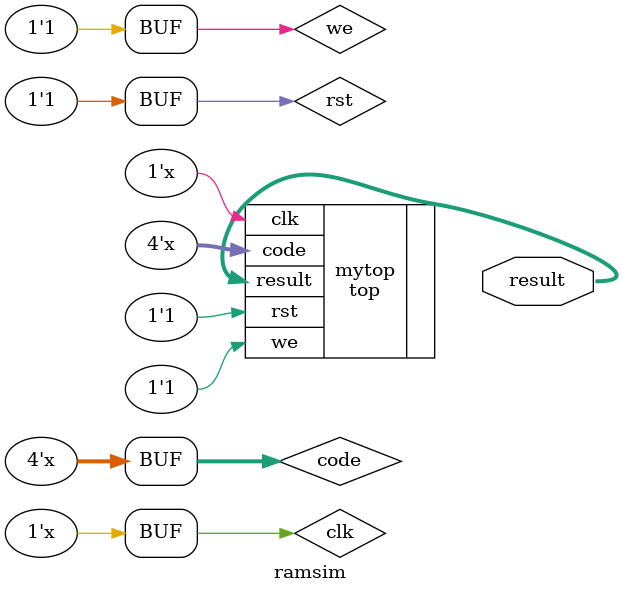
<source format=v>
`timescale 1ns / 1ps


module ramsim(
    output [31:0] result
    );
    reg [3:0] code;
    reg rst;
    reg clk;
    wire we=1'b1;
    initial
    begin
    clk=1'b0;
    code=4'b0000;
    rst=1'b0;
    #10 rst=1'b1;
    end
    always#5
    clk=~clk;
    always#10
    code=code+1'b1;
    top mytop(.clk(clk),.we(we),.code(code),.rst(rst),.result(result));
endmodule
</source>
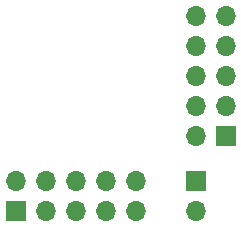
<source format=gbr>
%TF.GenerationSoftware,KiCad,Pcbnew,(5.1.10)-1*%
%TF.CreationDate,2021-11-13T20:11:31+01:00*%
%TF.ProjectId,Muino_debugger,4d75696e-6f5f-4646-9562-75676765722e,rev?*%
%TF.SameCoordinates,Original*%
%TF.FileFunction,Soldermask,Bot*%
%TF.FilePolarity,Negative*%
%FSLAX46Y46*%
G04 Gerber Fmt 4.6, Leading zero omitted, Abs format (unit mm)*
G04 Created by KiCad (PCBNEW (5.1.10)-1) date 2021-11-13 20:11:31*
%MOMM*%
%LPD*%
G01*
G04 APERTURE LIST*
%ADD10O,1.700000X1.700000*%
%ADD11R,1.700000X1.700000*%
G04 APERTURE END LIST*
D10*
%TO.C,J3*%
X125730000Y-86360000D03*
D11*
X125730000Y-83820000D03*
%TD*%
D10*
%TO.C,J2*%
X120650000Y-83820000D03*
X120650000Y-86360000D03*
X118110000Y-83820000D03*
X118110000Y-86360000D03*
X115570000Y-83820000D03*
X115570000Y-86360000D03*
X113030000Y-83820000D03*
X113030000Y-86360000D03*
X110490000Y-83820000D03*
D11*
X110490000Y-86360000D03*
%TD*%
D10*
%TO.C,J1*%
X125730000Y-69850000D03*
X128270000Y-69850000D03*
X125730000Y-72390000D03*
X128270000Y-72390000D03*
X125730000Y-74930000D03*
X128270000Y-74930000D03*
X125730000Y-77470000D03*
X128270000Y-77470000D03*
X125730000Y-80010000D03*
D11*
X128270000Y-80010000D03*
%TD*%
M02*

</source>
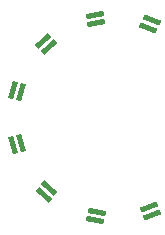
<source format=gbr>
%TF.GenerationSoftware,KiCad,Pcbnew,8.0.0*%
%TF.CreationDate,2024-03-07T16:43:38+08:00*%
%TF.ProjectId,LED_ring,4c45445f-7269-46e6-972e-6b696361645f,rev?*%
%TF.SameCoordinates,Original*%
%TF.FileFunction,Paste,Top*%
%TF.FilePolarity,Positive*%
%FSLAX46Y46*%
G04 Gerber Fmt 4.6, Leading zero omitted, Abs format (unit mm)*
G04 Created by KiCad (PCBNEW 8.0.0) date 2024-03-07 16:43:38*
%MOMM*%
%LPD*%
G01*
G04 APERTURE LIST*
G04 Aperture macros list*
%AMRotRect*
0 Rectangle, with rotation*
0 The origin of the aperture is its center*
0 $1 length*
0 $2 width*
0 $3 Rotation angle, in degrees counterclockwise*
0 Add horizontal line*
21,1,$1,$2,0,0,$3*%
G04 Aperture macros list end*
%ADD10RotRect,0.450000X1.500000X227.729700*%
%ADD11RotRect,0.450000X1.500000X259.549500*%
%ADD12RotRect,0.450000X1.500000X100.450500*%
%ADD13RotRect,0.450000X1.500000X195.909900*%
%ADD14RotRect,0.450000X1.500000X68.630000*%
%ADD15RotRect,0.450000X1.500000X132.270300*%
%ADD16RotRect,0.450000X1.500000X164.090100*%
%ADD17RotRect,0.450000X1.500000X291.369300*%
G04 APERTURE END LIST*
D10*
%TO.C,D6*%
X152803250Y-109734785D03*
X152325011Y-110260911D03*
%TD*%
D11*
%TO.C,D7*%
X156788406Y-111718272D03*
X156659440Y-112417478D03*
%TD*%
D12*
%TO.C,D2*%
X156762060Y-95729978D03*
X156633094Y-95030772D03*
%TD*%
D13*
%TO.C,D5*%
X150428892Y-105880025D03*
X149745128Y-106074928D03*
%TD*%
D14*
%TO.C,D1*%
X161189706Y-96131350D03*
X161448787Y-95469234D03*
%TD*%
D15*
%TO.C,D3*%
X152764989Y-97738911D03*
X152286750Y-97212785D03*
%TD*%
D16*
%TO.C,D4*%
X150417372Y-101553928D03*
X149733608Y-101359025D03*
%TD*%
D17*
%TO.C,D8*%
X161192717Y-111319232D03*
X161451789Y-111981351D03*
%TD*%
M02*

</source>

▸ Task details
Reproduce exactly the lines above starting at the line containing "X125730000Y-77470000D03*" and ending at the line containing "0 $3 Rotation", including both, but not the pictures.

▸ Answer section
X125730000Y-77470000D03*
X128270000Y-77470000D03*
X125730000Y-80010000D03*
D11*
X128270000Y-80010000D03*
%TD*%
M02*

</source>
<source format=gbr>
%TF.GenerationSoftware,KiCad,Pcbnew,8.0.0*%
%TF.CreationDate,2024-03-07T16:43:38+08:00*%
%TF.ProjectId,LED_ring,4c45445f-7269-46e6-972e-6b696361645f,rev?*%
%TF.SameCoordinates,Original*%
%TF.FileFunction,Paste,Top*%
%TF.FilePolarity,Positive*%
%FSLAX46Y46*%
G04 Gerber Fmt 4.6, Leading zero omitted, Abs format (unit mm)*
G04 Created by KiCad (PCBNEW 8.0.0) date 2024-03-07 16:43:38*
%MOMM*%
%LPD*%
G01*
G04 APERTURE LIST*
G04 Aperture macros list*
%AMRotRect*
0 Rectangle, with rotation*
0 The origin of the aperture is its center*
0 $1 length*
0 $2 width*
0 $3 Rotation angle, in degrees counterclockwise*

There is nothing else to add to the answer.